There’s a lot of talk and thinking going on about tips, gratuities and service charges, and how they can best fit in with strategies to motivate staff and maximize operating income.
It seems there’s a lot of talk and thinking going on these days, from various perspectives of the club market, about tips, gratuities and service charges, and how they can best fit in with strategies to motivate staff and maximize operating income:
- A recent discussion among club managers and controllers within C&RB’s LinkedIn group (see pg. 6 of this issue) debated the pros and cons of imposing percentage-based service charges with each customer check, vs. flat monthly or annual service fees. As some of the discussion participants noted, many clubs are finding that flat fees imposed across the membership base are proving to be a relatively painless and non-controversial way to institute de facto dues increases, with the interesting distinction that they can actually prove to be a reward, and incentive, for members who dine frequently at their clubs.

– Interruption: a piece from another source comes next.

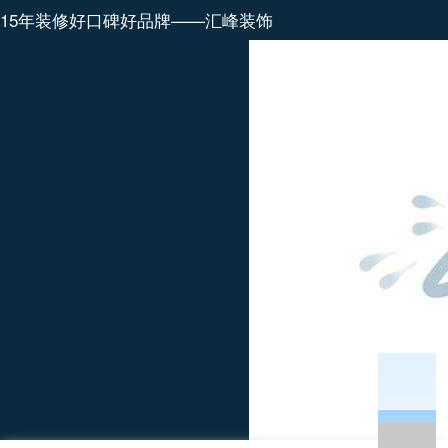
15年装修好口碑好品牌——汇峰装饰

- At C&RB’s recent Design & Renovation Insights workshop held at Scioto CC in Columbus, Ohio, Scioto’s General Manager, Greg Wolf, spoke about the impressive growth of that club’s F&B business (up 40% since a recent renovation added a popular new casual grill operation). Wolf reminded his colleagues that “you’re only as good as your weakest people,” and pointed to a new tip fund he’s instituted, based in part on a percentage of overall sales, as having a directly positive effect on his ability to attract and hire better servers year-round.
- A briefing from the McGladrey consulting firm advised clubs to reevaluate their gratuity policies in light of a recent IRS ruling that clarified the four requirements that must exist for a payment to be classified as a tip (it must be made voluntarily, the customer must be free to determine the amount, the payment cannot be dictated by employer policy or subject to negotiation, and the customer must have the right to determine who is entitled to receive the payment). The absence of any of these could result in the payment being seen by the IRS as a service charge rather than a tip, the McGladrey advisory noted—and anything classified as a service charge must be included in a employee’s wage base for the purpose of calculating overtime. Further, service charges aren’t eligible for employer tip credits or FICA credits. Clubs that use the technique of adding a “recommended gratuity” of a specified percentage to provide tips for their service employees should revisit how they communicate those charges to customers, to make sure there is compliance with all four requirements, McGladrey advised.
- Then there’s the input I get on the subject from my youngest son, who works part-time as a busboy at a busy city club while attending college. He thinks his share of the tip pool that shows up in each of his paychecks (and often significantly enhances his hourly wages) is “tight”—I’m pretty sure that means he likes it, and finds it to be a good motivating factor.